#### Request
Leaving out all pictures, retype the records exactly.

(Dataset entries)
————————
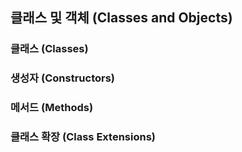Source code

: ## 클래스 및 객체 (Classes and Objects)

### 클래스 (Classes)

### 생성자 (Constructors)

### 메서드 (Methods)

### 클래스 확장 (Class Extensions)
————————
#### Your solution
Source code

: ## 클래스 및 객체 (Classes and Objects)

### 클래스 (Classes)

### 생성자 (Constructors)

### 메서드 (Methods)

### 클래스 확장 (Class Extensions)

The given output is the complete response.